And to grips they go. They would make the boggy bog of the rocky rock. In the hardest place they would sink to the knee, in the softest up to the thighs; and they would bring wells of spring water from the face of every rock.[1] The giant gave John a sore wrench or two.

‘Foil! foil!!’ says he. ‘If I had here the Brown Bear of the Green Glen, thy leap would not be so hearty.’

And no sooner spoke he the word than the worthy bear was at his side.

‘Yes! yes!’ says the giant, ‘son of Erin’s king, now I know thy matter better than thou dost thyself.’

So it was that the giant ordered his shepherd to bring home the best wether he had in the hill, and to throw his carcass before the great door. ‘Now, John,’ says the giant, ‘an eagle will come and she will settle on the carcass of this wether, and there is a wart on the ear of this eagle which thou must cut off with this sword, but a drop of blood thou must not draw.’ [[275]]

The eagle came, but she was not long eating when John drew close to her, and with one stroke he cut the wart of her without drawing one drop of blood. (Och! is not that a fearful lie?) ‘Now,’ said the eagle, ‘come on the root of my two wings, for I know thy matter better than thou dost thyself.’

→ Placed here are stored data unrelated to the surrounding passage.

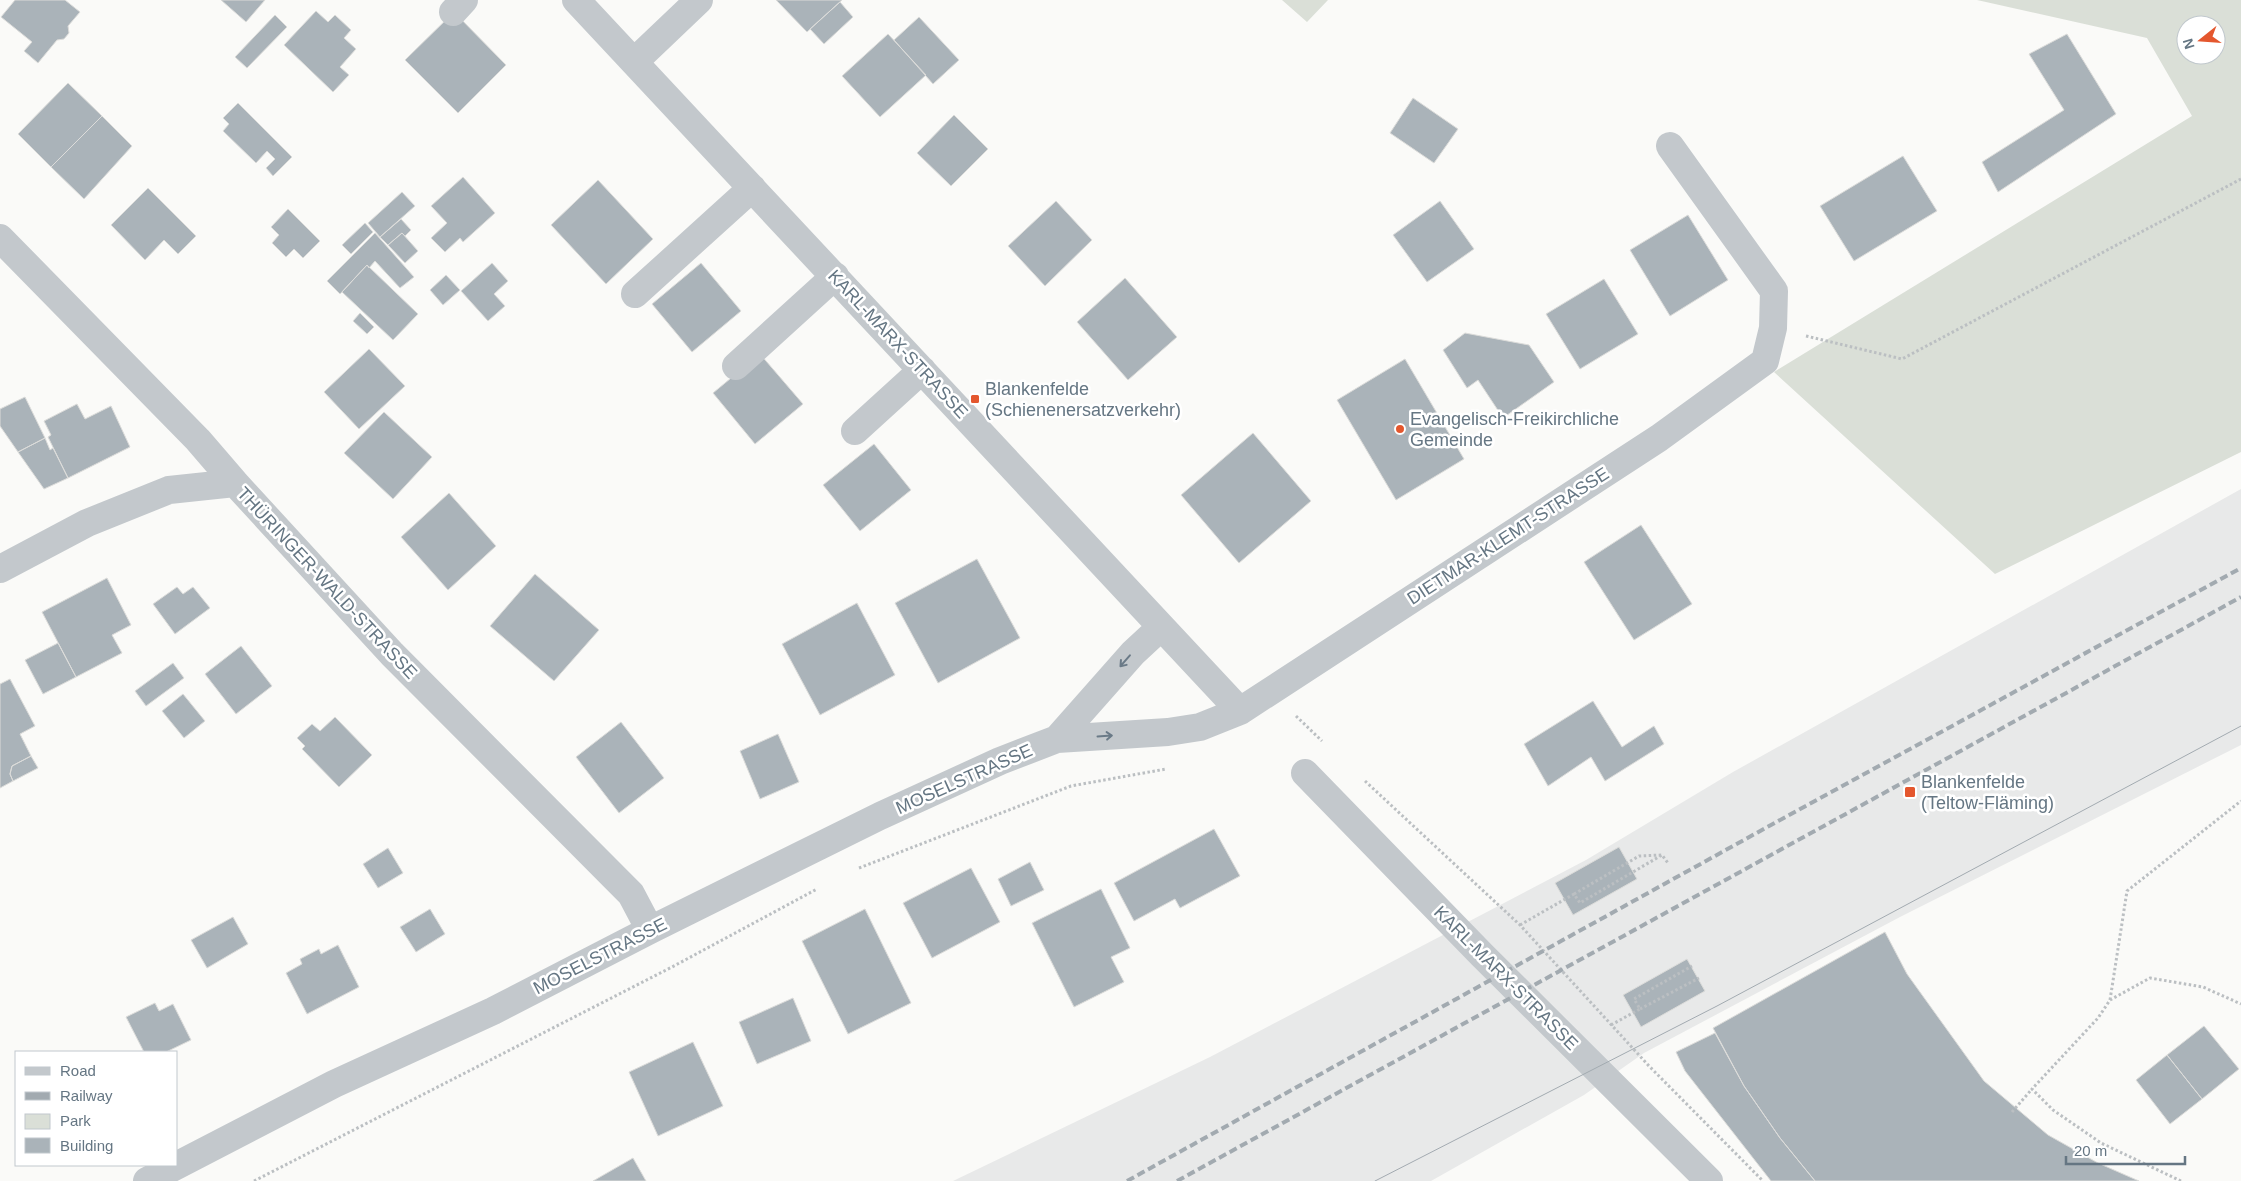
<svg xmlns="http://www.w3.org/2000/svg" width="2241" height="1181" font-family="Helvetica,sans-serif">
	<rect width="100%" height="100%" fill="#fafaf8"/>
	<path fill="#e8e9e9" d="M2241 489V745L1900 917 1644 1053 1584 1095 1431 1181H953L1210 1057 1586 860 1733 772Z"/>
	<path fill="#dadfd7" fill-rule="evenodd" d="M1282 0H1328L1307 22Z
		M1977 0H2241V452L1995 574 1774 372 2192 116 2147 38ZM2186 25H2216V55H2186Z"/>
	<path fill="#aab3b9" stroke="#dcdcda" d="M15 0H65L80 12 68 26 69 33 64 39 57 40 38 63 24 51 32 42 1 17Z
		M221 0H265L246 22Z
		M776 0H842L807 32Z
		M840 2 853 17 824 44 810 29Z
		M316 11 328 22 335 15 351 30 344 38 356 49 340 67 349 75 333 92 284 45Z
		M454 12 506 65 458 113 405 60Z
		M275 15 287 27 247 68 235 57Z
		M919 17 959 60 933 84 894 40Z
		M888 34 926 75 880 117 842 76Z
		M2067 34 2116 114 1998 192 1982 162 2064 110 2029 54Z
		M68 83 102 116 51 167 18 134Z
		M1413 98 1458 129 1434 163 1390 133Z
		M238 103 292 157 273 176 266 168 275 159 267 151 256 163 223 131 229 124 223 118Z
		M954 115 988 149 951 186 917 153Z
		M102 116 132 146 84 199 51 167Z
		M1903 156 1937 211 1854 261 1820 206Z
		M463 177 495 213 463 242 460 238 445 252 431 238 447 223 431 206Z
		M598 180 653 239 606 284 551 225Z
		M148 188 196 236 178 254 164 240 145 260 111 225Z
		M402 192 415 206 380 237 368 223Z
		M1056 201 1092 240 1045 286 1008 246Z
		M1440 201 1474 249 1427 282 1393 235Z
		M288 209 320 241 303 258 294 249 286 257 272 243 279 235 271 227Z
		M1688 215 1728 280 1670 316 1630 250Z
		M401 219 411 230 405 236 402 233 388 245 380 237Z
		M365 223 373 232 351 254 342 245Z
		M375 233 414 277 400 288 375 261 369 268 367 265 340 294 327 281Z
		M402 233 418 251 405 263 388 245Z
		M492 263 508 281 494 294 505 306 488 321 461 291Z
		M701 263 741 311 692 352 652 304Z
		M367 265 418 314 393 340 342 292Z
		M446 275 460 290 443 305 430 290Z
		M1125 278 1177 337 1128 380 1077 322Z
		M1604 279 1638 334 1580 369 1546 314Z
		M360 313 374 327 367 334 353 321Z
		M1465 333 1529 345 1554 382 1503 418 1478 380 1467 388 1443 350Z
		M369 349 405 386 359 429 324 392Z
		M760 354 803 404 755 444 713 393Z
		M1405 359 1464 459 1396 500 1337 400Z
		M25 397 45 438 18 452 0 426V409Z
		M77 404 85 419 111 406 130 447 68 478 48 437 51 435 44 421Z
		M384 412 432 457 393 499 344 453Z
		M1253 433 1311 501 1239 563 1181 495Z
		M45 438 50 450 53 448 68 478 44 489 18 452Z
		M874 444 911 490 860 531 823 485Z
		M449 493 496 546 448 590 401 537Z
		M1641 525 1692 604 1634 640 1584 562Z
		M977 559 1020 638 938 683 895 603Z
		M535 574 599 630 554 681 490 626Z
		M107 578 131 625 112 635 122 653 76 677 42 612Z
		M177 587 183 594 193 587 210 608 175 634 153 604Z
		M857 603 895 675 820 715 782 644Z
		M58 643 76 677 43 694 25 660Z
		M241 646 272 686 236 714 205 674Z
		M173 663 184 678 146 706 135 691Z
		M10 679 35 726 20 734 31 756 12 766 10 774 13 781 0 788V684Z
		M183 694 205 721 184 738 162 711Z
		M1593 701 1622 747 1654 726 1664 744 1605 781 1591 757 1548 786 1524 744Z
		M335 717 372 755 339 787 302 749 305 746 297 738 312 724 320 731Z
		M621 722 664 778 619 813 576 757Z
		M778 734 799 782 760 799 740 751Z
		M31 756 38 768 13 781 10 774 12 766Z
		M1214 829 1240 876 1180 908 1175 899 1134 921 1114 883Z
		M1619 847 1637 879 1573 915 1555 883Z
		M388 848 403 873 378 888 363 864Z
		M1030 862 1044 890 1011 906 998 879Z
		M971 868 1000 922 932 958 903 903Z
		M1101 889 1130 948 1111 957 1124 982 1074 1007 1032 923Z
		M430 909 445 934 416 952 400 927Z
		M865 909 911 1003 848 1034 802 941Z
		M233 917 248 944 207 968 191 940Z
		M1885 932 1907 974 1984 1081 2048 1135 2098 1163 2139 1181H1815L1780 1138 1744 1086 1713 1028Z
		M338 945 359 987 307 1014 286 973 302 964 300 959 319 949 321 954Z
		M1687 959 1705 991 1641 1027 1623 995Z
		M793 998 811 1041 757 1064 739 1022Z
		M155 1003 159 1011 173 1004 191 1040 166 1052H144L126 1017Z
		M2204 1026 2239 1069 2202 1099 2167 1055Z
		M1715 1033 1744 1086 1780 1138 1815 1181H1771L1685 1071 1676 1052Z
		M693 1042 723 1106 658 1136 629 1072Z
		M2167 1055 2202 1099 2170 1124 2136 1080Z
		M633 1158 646 1181H593Z"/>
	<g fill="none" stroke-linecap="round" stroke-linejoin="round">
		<path stroke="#bbbfc2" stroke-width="3" stroke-dasharray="2.5 2.5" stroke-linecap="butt" d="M1806 336 1902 359 2241 179
			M1296 716 1322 741
			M1365 781 1520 925 1649 1066 1763 1181
			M859 868 1071 786 1166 769
			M1574 894 1639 856 1662 855 1668 863
			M1520 925 1574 894 1580 903 1662 855
			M2110 1000 2127 891 2241 801
			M1640 1009 1699 978
			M1611 1025 1640 1009 1634 999 1692 966
			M2012 1112 2032 1089
			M254 1181 672 967 817 889
			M2181 1181 2101 1143 2053 1110 2032 1089 2098 1018 2110 1000 2150 978 2203 987 2241 1004"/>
		<path stroke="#c3c8cc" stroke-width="28" d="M576 0 1240 711
			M453 12 464 0
			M635 61 699 0
			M0 238 198 440 235 483 392 654 631 894 650 930
			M635 294 752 188
			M736 366 835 276
			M855 431 922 370
			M0 569 87 523 169 490 235 483
			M1057 739 1133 653 1160 628
			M1305 773 1482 955 1709 1181
			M147 1181 334 1084 493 1011 650 930 880 816 1000 761 1057 739 1168 732 1200 727 1240 711 1659 438 1765 361 1773 328 1774 291 1670 146"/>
		<path stroke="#a2aab0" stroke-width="1" d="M1375 1181 1717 1006 2241 726"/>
		<path stroke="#a2aab0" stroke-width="4" stroke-dasharray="8 4" stroke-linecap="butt" d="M1127 1181 1771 825 2241 568
			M1177 1181 2241 597"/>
	</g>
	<defs><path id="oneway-shaft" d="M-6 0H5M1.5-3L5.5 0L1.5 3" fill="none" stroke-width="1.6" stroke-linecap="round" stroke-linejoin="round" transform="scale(1.25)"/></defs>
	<g stroke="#6a7a87">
		<use href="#oneway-shaft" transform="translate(1125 661) rotate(131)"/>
		<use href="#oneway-shaft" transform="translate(1105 736) rotate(-4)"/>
	</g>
	<g fill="#e4572e" stroke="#fff" stroke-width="2">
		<rect x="970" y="394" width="10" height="10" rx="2.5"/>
		<circle cx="1400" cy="429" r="5"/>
		<rect x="1904" y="786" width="12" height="12" rx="2.5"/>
	</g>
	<g text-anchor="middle" stroke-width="5" stroke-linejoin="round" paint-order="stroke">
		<g font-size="18" fill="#657683" stroke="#fff">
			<text transform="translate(898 344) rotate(47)" y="6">KARL-MARX-STRASSE</text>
			<text transform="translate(1508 536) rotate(-33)" y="6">DIETMAR-KLEMT-STRASSE</text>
			<text transform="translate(327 583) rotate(47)" y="6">THÜRINGER-WALD-STRASSE</text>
			<text transform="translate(964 779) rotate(-24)" y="6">MOSELSTRASSE</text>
			<text transform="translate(600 956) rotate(-27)" y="6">MOSELSTRASSE</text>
			<text transform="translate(1506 978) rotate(45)" y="6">KARL-MARX-STRASSE</text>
		</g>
		<g font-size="18" fill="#657683" stroke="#fff" text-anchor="start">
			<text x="985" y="395">Blankenfelde<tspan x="985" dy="21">(Schienenersatzverkehr)</tspan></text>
			<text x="1410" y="425">Evangelisch-Freikirchliche<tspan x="1410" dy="21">Gemeinde</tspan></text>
			<text x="1921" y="788">Blankenfelde<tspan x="1921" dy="21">(Teltow-Fläming)</tspan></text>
		</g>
	</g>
	<rect x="15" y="1051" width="162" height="115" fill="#ffffff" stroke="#c1c8cd"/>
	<rect x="25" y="1067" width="25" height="8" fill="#c3c8cc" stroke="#c1c8cd"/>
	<text x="60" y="1076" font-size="15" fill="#657683">Road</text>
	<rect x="25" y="1092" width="25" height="8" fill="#a2aab0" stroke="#c1c8cd"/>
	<text x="60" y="1101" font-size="15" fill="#657683">Railway</text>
	<rect x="25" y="1114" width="25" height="15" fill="#dadfd7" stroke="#c1c8cd"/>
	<text x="60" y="1126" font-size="15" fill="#657683">Park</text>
	<rect x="25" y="1138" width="25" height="15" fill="#aab3b9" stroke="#c1c8cd"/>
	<text x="60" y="1151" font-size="15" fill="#657683">Building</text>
	<g transform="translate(2201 40) rotate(253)"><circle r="24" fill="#ffffff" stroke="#c1c8cd"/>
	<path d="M0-4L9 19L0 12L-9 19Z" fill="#e4572e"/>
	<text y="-8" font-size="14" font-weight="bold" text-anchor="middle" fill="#657683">N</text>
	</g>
	<path d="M2066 1156v8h119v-8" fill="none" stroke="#657683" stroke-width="2.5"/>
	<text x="2074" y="1156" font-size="15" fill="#657683" stroke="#ffffff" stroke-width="4" paint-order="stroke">20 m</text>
</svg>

He did this, and they were now on sea and now on land, and now on the wing, till they reached the Green Isle.

‘Now, John,’ says she, ‘be quick and fill thy three bottles. Remember that the black dogs are away just now.’ (‘What dogs?’—Black dogs. Dost thou not know that they always had black dogs chasing the Gregorach?)

When he filled the bottles with the water out of the well, he sees a little house beside him. John said to himself that he would go in, and that he would see what was in it. And the first chamber he opened, he saw a full bottle. (‘And what was in it?’ What should be in it but whisky.) He filled a glass out of it, and he drank it; and when he was going, he gave a glance, and the bottle was as full as it was before. ‘I will have this bottle along with the bottles of water,’ says he. Then he went into another chamber, and he saw a loaf. He took a slice out of it, but the loaf was as whole as it was before. ‘Ye gods! I won’t leave thee,’ says John. He went on thus till he came to another chamber. He saw a great cheese; he took a slice of the cheese, but it was as whole as ever. ‘I will have this along with the rest,’ says he. Then he went to another chamber, and he saw laid there the very prettiest little jewel of a woman he ever saw. ‘It were a great pity not to kiss thy lips, my love,’ says John.

Soon after John jumped on top of the eagle, and she took him on the self-same steps till they reached the house of the big giant. And they went paying rent to the giant, and there was the sight of tenants and giants and meat and drink.